Il beneficiario del contributo apre un conto corrente vincolato all’intervento presso la banca già scelta comunicando il Codice Unico del Progetto (CUP). Tutti i movimenti contabili in entrata e uscita sono gestiti direttamente dalla banca, previa autorizzazione dell’USR Umbria e su mandato dello stesso beneficiario.

EROGAZIONE CONTRIBUTO

Il contributo è erogato, su autorizzazione dell’USR, dall'istituto di credito prescelto dal beneficiario  all'impresa esecutrice dei lavori ed ai professionisti nei tempi e nei modi di seguito indicati:

  •  il 50% del contributo previa presentazione dello stato di avanzamento dei lavori  che attesti l'esecuzione di almeno il 50% dei lavori ammessi   a contributo redatto con le modalità di cui all’articolo7 dell’ordinanza n. 8/2016;
  •  il 50% a saldo del contributo, previa presentazione del quadro economico a consuntivo dei lavori, redatto dal direttore dei lavori con le modalità di cui all’articolo 7 dell’ordinanza n. 8/2016 ed approvato dall’USR.

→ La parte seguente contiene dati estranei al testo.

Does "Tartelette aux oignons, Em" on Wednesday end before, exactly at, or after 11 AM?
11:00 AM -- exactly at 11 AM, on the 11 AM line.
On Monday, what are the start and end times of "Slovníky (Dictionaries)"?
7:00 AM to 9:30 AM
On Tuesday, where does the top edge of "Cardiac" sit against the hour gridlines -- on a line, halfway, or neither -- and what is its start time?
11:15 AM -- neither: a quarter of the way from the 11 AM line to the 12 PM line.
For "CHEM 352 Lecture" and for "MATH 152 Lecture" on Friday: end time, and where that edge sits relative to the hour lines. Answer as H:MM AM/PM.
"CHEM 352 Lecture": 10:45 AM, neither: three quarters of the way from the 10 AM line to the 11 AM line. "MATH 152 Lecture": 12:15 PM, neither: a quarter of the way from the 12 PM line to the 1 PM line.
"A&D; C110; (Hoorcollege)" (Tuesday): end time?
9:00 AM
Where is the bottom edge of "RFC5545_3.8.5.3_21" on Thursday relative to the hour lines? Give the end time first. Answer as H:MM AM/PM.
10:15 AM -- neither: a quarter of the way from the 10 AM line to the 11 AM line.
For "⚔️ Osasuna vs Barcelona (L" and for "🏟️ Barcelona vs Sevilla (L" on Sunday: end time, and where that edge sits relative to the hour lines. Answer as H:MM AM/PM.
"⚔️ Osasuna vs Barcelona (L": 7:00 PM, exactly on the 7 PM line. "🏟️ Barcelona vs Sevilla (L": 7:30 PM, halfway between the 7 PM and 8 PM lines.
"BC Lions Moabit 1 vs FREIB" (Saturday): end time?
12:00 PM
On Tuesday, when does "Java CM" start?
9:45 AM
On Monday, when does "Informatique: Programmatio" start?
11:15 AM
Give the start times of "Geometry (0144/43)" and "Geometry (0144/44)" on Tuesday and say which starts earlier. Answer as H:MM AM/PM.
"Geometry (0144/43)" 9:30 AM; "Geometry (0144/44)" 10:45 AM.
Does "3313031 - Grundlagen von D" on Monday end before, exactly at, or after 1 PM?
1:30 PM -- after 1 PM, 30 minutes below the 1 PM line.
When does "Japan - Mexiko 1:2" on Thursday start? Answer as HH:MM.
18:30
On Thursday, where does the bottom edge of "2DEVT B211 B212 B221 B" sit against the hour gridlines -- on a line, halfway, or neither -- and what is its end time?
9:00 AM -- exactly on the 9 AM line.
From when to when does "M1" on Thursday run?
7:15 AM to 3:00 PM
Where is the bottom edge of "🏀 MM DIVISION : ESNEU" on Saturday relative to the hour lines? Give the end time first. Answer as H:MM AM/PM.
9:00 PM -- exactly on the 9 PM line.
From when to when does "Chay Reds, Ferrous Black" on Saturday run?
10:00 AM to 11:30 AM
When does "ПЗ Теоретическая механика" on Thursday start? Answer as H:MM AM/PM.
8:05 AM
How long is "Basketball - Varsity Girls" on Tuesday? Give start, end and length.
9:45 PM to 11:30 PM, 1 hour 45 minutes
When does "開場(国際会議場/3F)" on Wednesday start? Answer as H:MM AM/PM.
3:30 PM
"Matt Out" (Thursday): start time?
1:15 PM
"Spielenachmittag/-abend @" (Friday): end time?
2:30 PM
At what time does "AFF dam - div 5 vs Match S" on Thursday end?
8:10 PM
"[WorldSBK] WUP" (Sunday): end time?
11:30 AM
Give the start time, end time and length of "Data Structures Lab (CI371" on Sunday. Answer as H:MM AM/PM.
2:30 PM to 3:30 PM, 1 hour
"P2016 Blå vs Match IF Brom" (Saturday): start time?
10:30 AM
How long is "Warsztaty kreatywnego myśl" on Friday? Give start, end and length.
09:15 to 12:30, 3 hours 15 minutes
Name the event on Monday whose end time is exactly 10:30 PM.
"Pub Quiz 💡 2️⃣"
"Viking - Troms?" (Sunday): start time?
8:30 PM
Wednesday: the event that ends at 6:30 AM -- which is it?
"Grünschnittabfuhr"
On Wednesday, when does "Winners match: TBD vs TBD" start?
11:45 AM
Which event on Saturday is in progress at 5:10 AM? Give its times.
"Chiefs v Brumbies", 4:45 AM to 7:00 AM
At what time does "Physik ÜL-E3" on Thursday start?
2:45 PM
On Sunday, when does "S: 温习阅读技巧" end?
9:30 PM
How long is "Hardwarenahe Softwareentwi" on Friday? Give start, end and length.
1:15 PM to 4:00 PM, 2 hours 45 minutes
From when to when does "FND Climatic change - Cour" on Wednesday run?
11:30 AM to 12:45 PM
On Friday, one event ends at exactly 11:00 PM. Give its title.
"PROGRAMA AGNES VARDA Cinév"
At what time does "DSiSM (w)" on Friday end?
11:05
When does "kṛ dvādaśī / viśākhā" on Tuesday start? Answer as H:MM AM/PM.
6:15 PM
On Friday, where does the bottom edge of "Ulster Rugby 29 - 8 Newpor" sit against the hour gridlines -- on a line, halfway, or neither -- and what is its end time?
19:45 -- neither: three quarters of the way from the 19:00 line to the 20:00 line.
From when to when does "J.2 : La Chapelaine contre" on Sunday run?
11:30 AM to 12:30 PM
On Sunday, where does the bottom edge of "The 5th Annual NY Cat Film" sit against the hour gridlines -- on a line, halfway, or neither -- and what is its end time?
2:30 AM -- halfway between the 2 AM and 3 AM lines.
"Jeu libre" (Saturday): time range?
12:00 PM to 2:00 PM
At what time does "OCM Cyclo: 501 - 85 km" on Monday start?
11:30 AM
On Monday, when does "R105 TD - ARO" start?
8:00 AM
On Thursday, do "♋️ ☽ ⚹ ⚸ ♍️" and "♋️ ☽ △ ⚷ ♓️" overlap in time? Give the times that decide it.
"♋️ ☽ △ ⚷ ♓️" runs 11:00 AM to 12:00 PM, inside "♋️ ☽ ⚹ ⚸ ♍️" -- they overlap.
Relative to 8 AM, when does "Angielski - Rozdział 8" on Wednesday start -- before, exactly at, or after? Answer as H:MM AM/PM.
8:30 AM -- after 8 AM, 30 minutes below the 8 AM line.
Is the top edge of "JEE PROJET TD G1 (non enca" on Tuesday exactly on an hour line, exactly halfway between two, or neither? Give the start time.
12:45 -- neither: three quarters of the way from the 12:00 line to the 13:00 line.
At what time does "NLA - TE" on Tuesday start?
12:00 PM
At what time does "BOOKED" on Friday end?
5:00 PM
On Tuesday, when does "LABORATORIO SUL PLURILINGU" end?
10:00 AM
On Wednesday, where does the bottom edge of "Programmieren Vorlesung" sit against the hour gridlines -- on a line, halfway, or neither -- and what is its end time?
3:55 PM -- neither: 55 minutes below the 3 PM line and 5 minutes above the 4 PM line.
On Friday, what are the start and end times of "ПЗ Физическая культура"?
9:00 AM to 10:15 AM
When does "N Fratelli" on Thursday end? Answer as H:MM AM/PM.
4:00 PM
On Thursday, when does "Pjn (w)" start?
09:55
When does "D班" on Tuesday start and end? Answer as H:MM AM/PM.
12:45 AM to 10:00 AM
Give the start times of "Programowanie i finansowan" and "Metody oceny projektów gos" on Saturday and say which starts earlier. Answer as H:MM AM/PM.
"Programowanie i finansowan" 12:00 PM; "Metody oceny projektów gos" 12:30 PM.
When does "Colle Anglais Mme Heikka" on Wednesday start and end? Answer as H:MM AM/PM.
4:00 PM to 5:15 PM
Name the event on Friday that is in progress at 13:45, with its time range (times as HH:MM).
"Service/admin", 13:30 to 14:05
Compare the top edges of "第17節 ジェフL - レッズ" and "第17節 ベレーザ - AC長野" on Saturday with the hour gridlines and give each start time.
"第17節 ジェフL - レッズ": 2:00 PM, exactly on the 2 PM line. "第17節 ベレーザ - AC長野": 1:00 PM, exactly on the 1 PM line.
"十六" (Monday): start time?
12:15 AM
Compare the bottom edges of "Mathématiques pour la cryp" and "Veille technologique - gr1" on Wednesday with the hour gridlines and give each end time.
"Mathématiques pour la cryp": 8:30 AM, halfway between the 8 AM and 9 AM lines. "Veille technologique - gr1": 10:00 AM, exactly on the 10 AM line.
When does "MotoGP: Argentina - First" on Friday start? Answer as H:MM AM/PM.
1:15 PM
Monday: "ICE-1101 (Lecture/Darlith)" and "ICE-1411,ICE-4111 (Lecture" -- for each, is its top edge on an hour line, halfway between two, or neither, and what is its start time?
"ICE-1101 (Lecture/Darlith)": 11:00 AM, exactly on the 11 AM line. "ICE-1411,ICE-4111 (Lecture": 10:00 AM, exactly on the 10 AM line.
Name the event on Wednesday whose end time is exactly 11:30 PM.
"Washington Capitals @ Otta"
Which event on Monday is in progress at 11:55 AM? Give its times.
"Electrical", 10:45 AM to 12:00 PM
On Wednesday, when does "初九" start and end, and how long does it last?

Al  beneficiario  può essere riconosciuto, a sua richiesta, un anticipo fino al 20% dell'importo ammesso a contributo previa presentazione :

  • delle  fatture di importo pari all'anticipo richiesto, a cui va aggiunta l'IVA se non recuperabile
  • polizza fideiussoria incondizionata ed escutibile a prima richiesta nell'interesse dell'impresa affidataria dei lavori a favore del Vice Commissario, di importo almeno pari all'ammontare dell'anticipo.

TERMINE ULTIMAZIONE LAVORI

I lavori devono essere ultimati entro sei  mesi dalla concessione del contributo, salvo eventuale proroga di due mesi in caso di giustificati motivi.

REVOCA ORDINANZA DI  INAGIBILITÀ

  • Il tecnico incaricato provvede a comunicare la fine lavori al comune,  attesta l’esecuzione dei lavori e la raggiunta piena agibilità dell'edificio, nonché la sussistenza delle condizioni necessarie a garantire il rientro nelle abitazioni dei nuclei familiari occupanti ovvero la ripresa delle attività produttive che vi si svolgevano;
  • Il comune dispone la revoca dell’ordinanza  di inagibilità.

OBBLIGHI DEL BENEFICIARIO:

Il beneficiario non può mutare la destinazione d’uso e le condizioni di utilizzo o alienare l’immobile prima di due  anni dal termine di fine lavori.

RIFERIMENTI NORMATIVI

  • Decreto Legge  17 ottobre 2016, n. 189 “Interventi urgenti in favore delle popolazioni colpite dagli eventi sismici del 2016”
  • Ordinanza del Commissario straordinario  17 novembre 2016, n. 4 “ Riparazione immediata di edifici e unità immobiliari ad uso abitativo e produttivo danneggiati dagli eventi sismici del 24 agosto 2016 e successivi, temporaneamente inagibili”
  • Ordinanza del Commissario straordinario 14 dicembre 2016, n. 8Determinazione del contributo concedibile per gli interventi immediati di riparazione e rafforzamento locale su edifici che hanno subito danni lievi a causa degli eventi sismici del 24 agosto 2016 e successivi.”